What would you say to providers thinking about getting into one of these programs?

I would say that you should be putting most of your effort into are cultural change with you clinically integrated physician group, and into increasing beneficiary understanding of what you can do in this model and what you can be for them moving forward. And I would also say that as with any contracts or negotiation around the financial model, or caring for Medicare beneficiaries, that you should always have an exit strategy, which is to say, what is the next product that is going to be more feasible and viable in the long term, than the first wave of transition from FFS. But I do give member organizations considering participation those thoughts.

Clearly, you can’t do this without strong, well-leveraged IT, though, correct?
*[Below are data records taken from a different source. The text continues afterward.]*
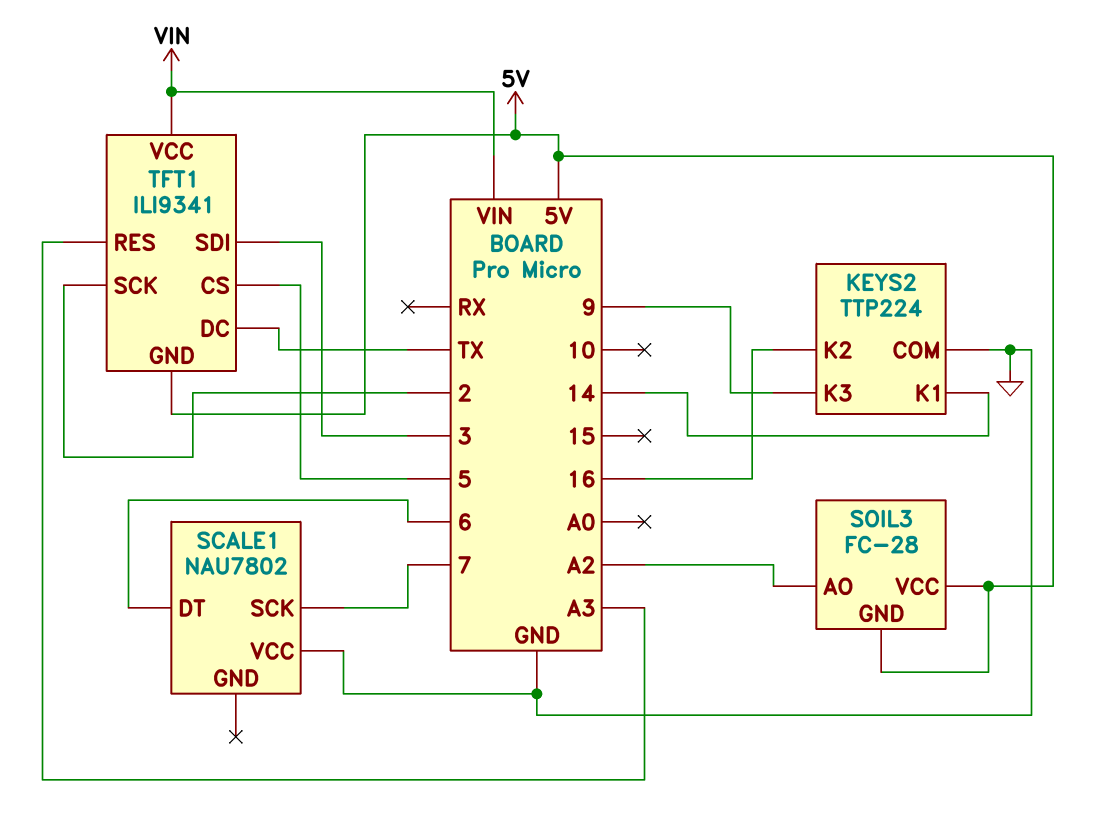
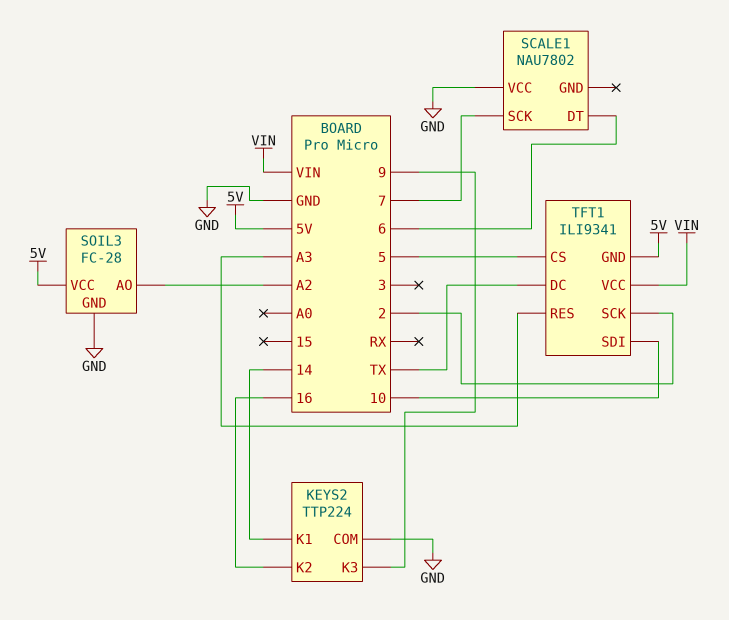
SOIL3 pin GND: 5V -> GND
TFT1 pin SDI: 3 -> 10

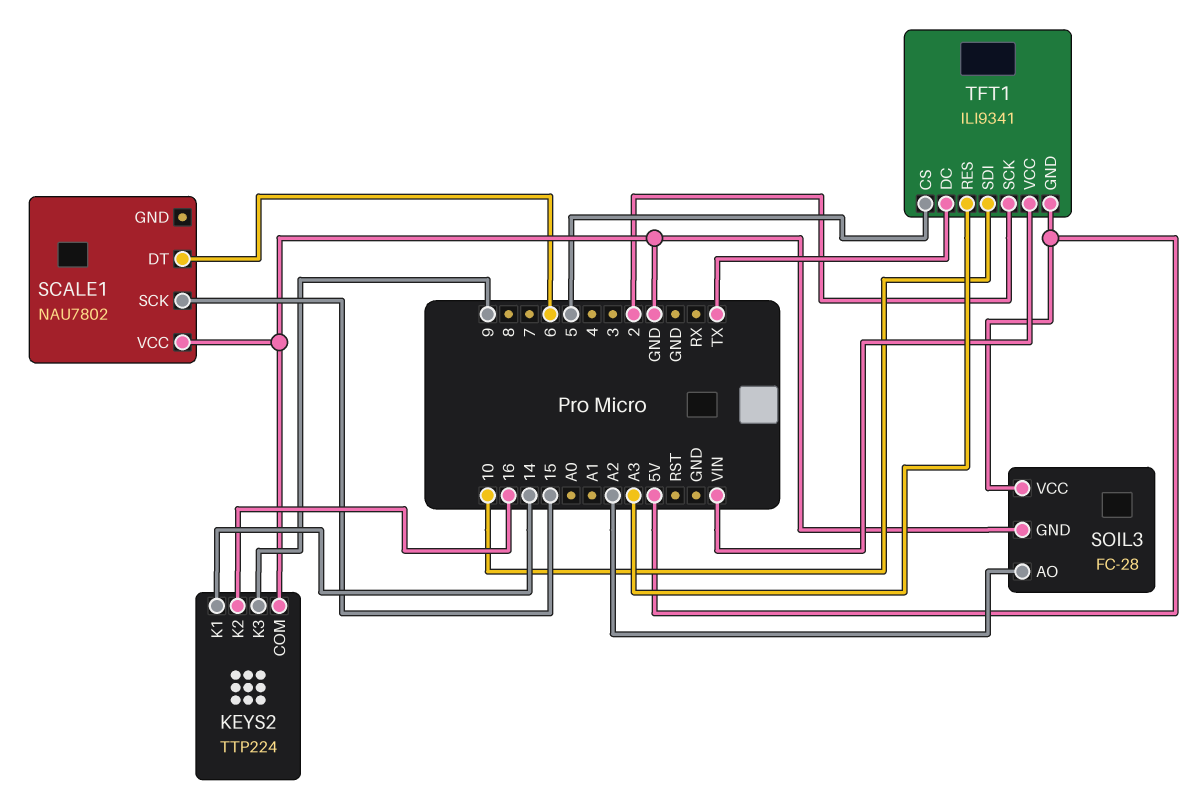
SCALE1 pin SCK: 7 -> 15

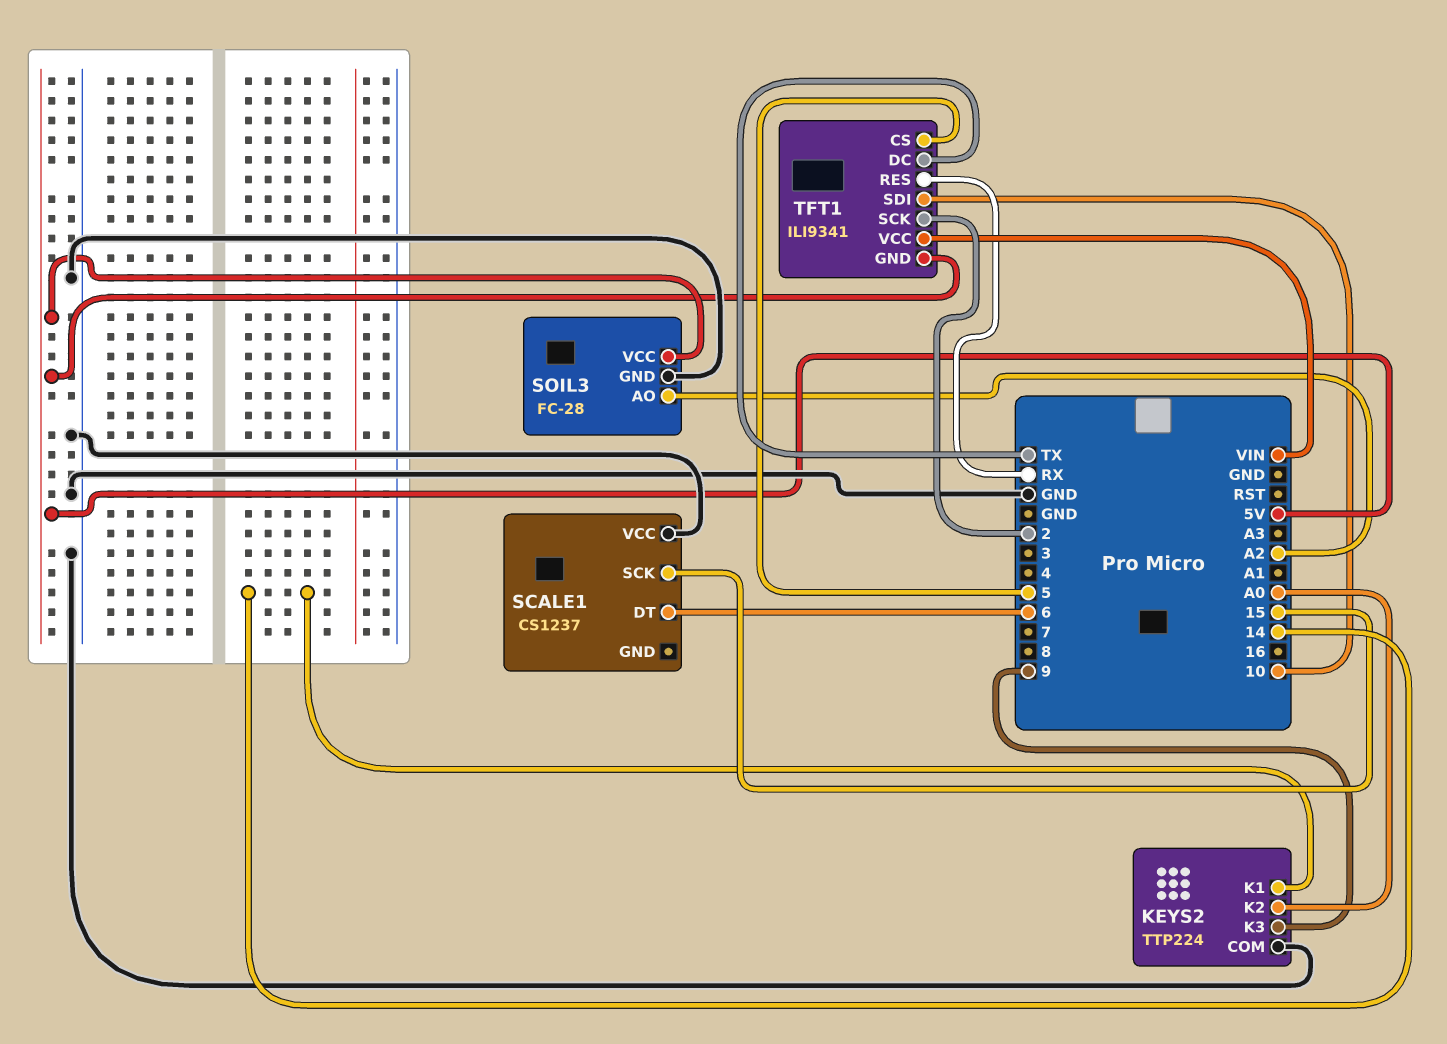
KEYS2 pin K2: 16 -> A0
SCALE1: NAU7802 -> CS1237
TFT1 pin RES: A3 -> RX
My feeling on the infrastructure around ACOs is that tools come second; the first order of business is determining and being able to design and communicate the way you want to deliver care and collaborate with partner clinicians. Only once you’ve done that can you build tools that actually support this new care model and engagement model with consumers and clinicians. I think it is dangerous business to invest in technology first and transformation second, and very problematic for CIOs to have to build in systems backwards into processes.

You can’t wait, though, either?

If you haven’t determined the service you’re going to provide in the MSSP or Pioneer program, you have already made an error. So the IT infrastructure necessary to support the care model feasible in any ACO contract, again, needs to be present at the creation, but still is supporting the care model, not creating it.